Le portrait de Diane, et surtout ses yeux, me semblent peints d’après nature. Ses yeux de chatte, humides, veloutés et changeans, me plaisent particulièrement.

L’entrevue du capitaine George avec Charles ix est simple, mais significative. C’est dans le livre entier les seules pages littéralement historiques.

Malheureusement il n’y a pas de roman. Le livre est fait de telle sorte que chacun des chapitres paraît fait pour lui-même et ne se guère soucier du précédent ni du suivant ! C’est une série d’aventures bien dites, mais ordonnées presque au hasard, sans enchaînement nécessaire ; disposées comme les figures d’une toile italienne, de façon à produire chacun un effet individuel, mais sans subordination.

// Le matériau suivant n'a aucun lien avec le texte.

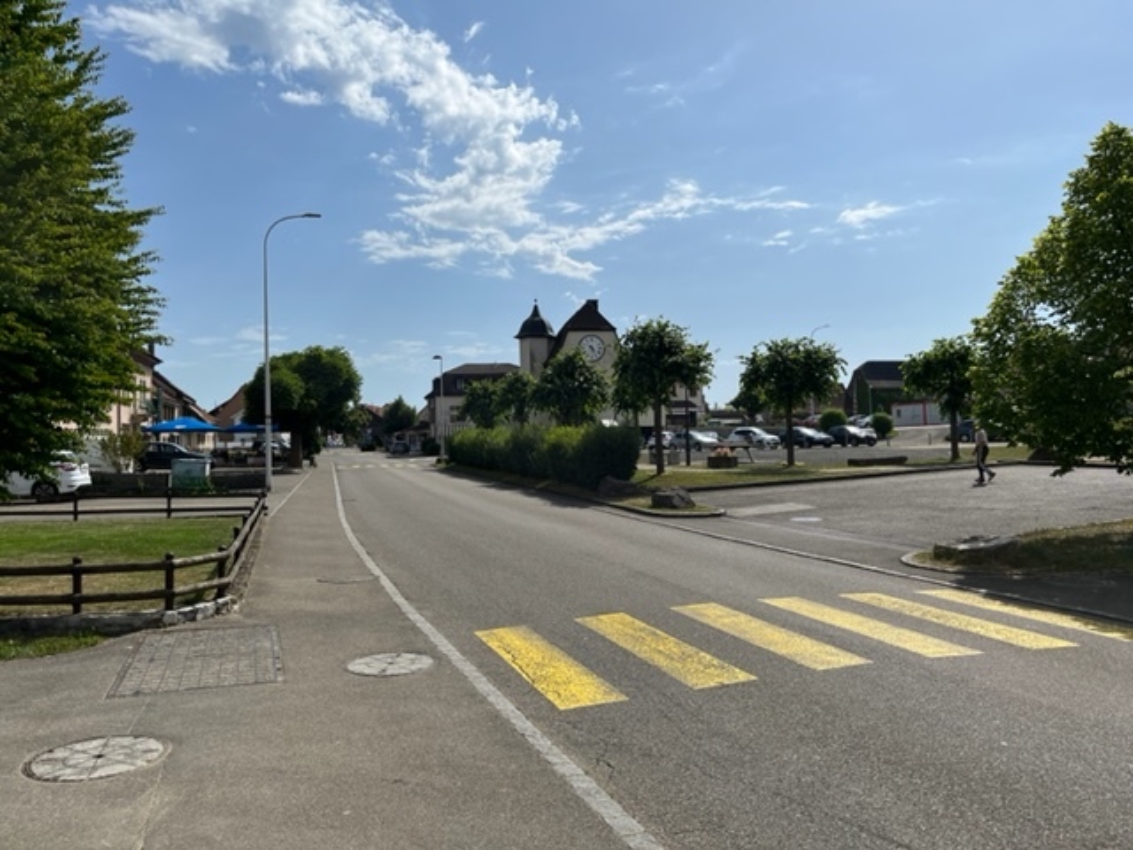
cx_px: 566
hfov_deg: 67.3
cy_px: 425
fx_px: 851
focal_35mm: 26
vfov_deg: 53.1
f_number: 1.6
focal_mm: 5.1
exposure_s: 1/8403
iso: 50
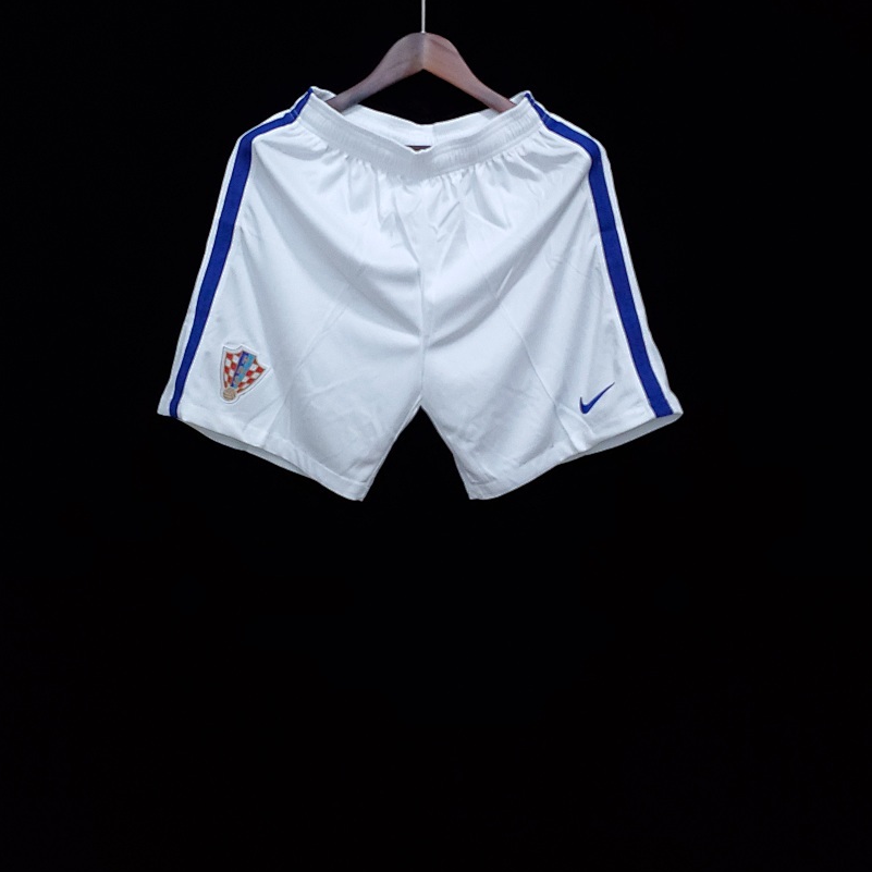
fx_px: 883
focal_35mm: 31
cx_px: 438
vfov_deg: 51.7
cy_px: 306
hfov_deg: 52.5
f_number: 1.5
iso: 500
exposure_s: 1/60
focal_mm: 4.3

Et ainsi le roman de Mérimée vaut mieux par les détails et vaut moins par l’ensemble que son théâtre.

En effet la logique dramatique adoptée par l’Angleterre et l’Allemagne, et aujourd’hui acceptée par la France, est plus rapide, plus précise, plus nette que la logique épique. Il y a toujours dans un récit, si réel qu’il soit, une part inévitable de fantaisie à laquelle Prosper Mérimée ne paraît pas vouloir se résigner.

Sans doute ce serait folie à la critique de conjecturer dès à présent qu’il ne s’y résignera pas, et que, dans un second roman, il n’imaginerait pas un plan pareil à celui de ses drames, quant aux lignes générales, en ayant soin d’en troubler volontairement l’exécution par des accidens et des épisodes. Il est incontestable qu’un artiste du premier ordre n’est pas long à deviner ce qui lui manque.

Mais, en 1829, il paraissait croire qu’un récit n’a besoin ni de logique ni de fantaisie, et que la vérité des détails suffit. Aujourd’hui, je m’assure qu’il doit avoir changé d’avis.